There's a line early on about how the authorities would surely shut down the Dollhouse and toss its management into jail if its existence was ever found out, which of course means that there's already an FBI hunk Paul Ballard (Tahmoh Penikett, "Helo" of Battlestar Galactica fame) on the case. Whedon's sometimes a little too "by the book" for my tastes, and the pilot of Dollhouse suffers more than a little from that weakness. Besides the various points of conflict being immediately established and beaten over the head with a hammer - not only is the FBI agent in conflict with his own superiors over his pursuit of the mysterious "Dollhouse" urban legend that he's tracking with unprofessional zeal and career-limiting tactlessness, but as that conversation plays out, we're shown shots of Ballard in a boxing ring with another man! and no, I'm not making that up! - there's also one flashback scene with a pre-Echo Dushku voicing the Whedonistic refrain, "every action has consequences." It's the sort of thing that seemed fresh and exciting on TV 10 years ago but which comes across more like a crutch when I see it used by the same guy, over and over again. (One bit of Whedon schtick that was mostly absent from the pilot, and which I didn't miss at all, was the use of humourous dialogue to undercut, and sometimes undermine, tension. I personally hope that it makes no more than cameo appearances as the series progresses, as I find that it takes me out of the scene more often than not.)

There are also some credibility gaps that need to be filled, if the show is really going to last. We need to find out why these people would agree to essentially commit suicide in order to become tools-for-rent (which I imagine we will), how any private organization could ever expect to pull off an operation of this size in total secrecy when they're renting their services out to anyone who'll pay (not exactly a top-secret approach, that!), where the ground-breaking technology itself comes from (and I'm hoping that we're not really expected to believe that it's the work of the one annoying hot-shot genius that we've seen so far) and why anyone wealthy enough to afford the Dollhouse's services wouldn't simply hire actual experts instead of "dolled-up" ones.

Those criticisms aside, I actually quite enjoyed a lot of what Dollhouse offered up in its debut. Amy Acker (Fred Burkle/Illyria in Angel, as well as Kelly Payton in Alias) plays Dr Claire Saunders, a scarred woman with what's certainly going to prove to be an interesting backstory. I'll freely cop to being a big fan of the actress, as I think she's lit up the scene every time I've come across her. Rather than trading on her good looks to play the same character each time, Acker has ranged from Southern small-town science nerd (Fred) to cold-blooded killer (Kelly) to other-worldly god-in-human-form (Illyria), and I've bought it each time.

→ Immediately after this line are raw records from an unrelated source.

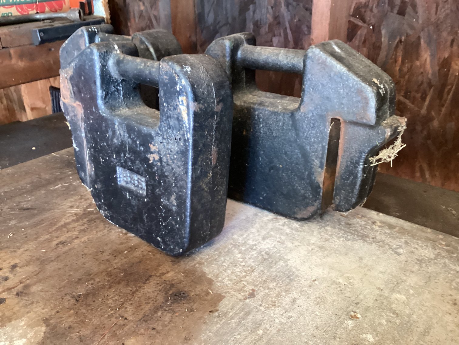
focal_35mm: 31
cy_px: 172
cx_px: 230
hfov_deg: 58.3
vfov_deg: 45.4
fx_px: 411
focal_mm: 3.3
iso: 250
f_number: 2.4
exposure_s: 1/33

I can hardly wait to see what Dr Saunders has in store for us in future episodes.

I also liked that there's some moral ambiguity in place right from the start. One of the handlers (played by Harry Lennix), for example, is already beginning to question the neutral stance that the organization takes in matters involving innocents in harm's way. That sort of thing may get tiresome quickly, though, if there isn't any evolution. And as I said to my wife at one point, viewed one way the Dollhouse is really nothing more than a high-priced whorehouse. If I'm rich and can therefore rent Eliza Dushku to use as my sex toy before tossing her back, how is that anything other than prostitution? Hopefully the show will deal with that angle before long.

Overall, I'm intrigued enough by what I saw, as well as trusting enough in the Whedon track record, to sign up for more Dollhouse. I think I read that 13 episodes were ordered by Fox, so we'll at least get that much. Whether the show follows in the footsteps of Buffy (7 seasons) and Angel (5 seasons) or goes the way of the late, lamented Firefly (13 episodes) remains to be seen. I think that it needs to step its game some to stick around, but at least it got off to an interesting start.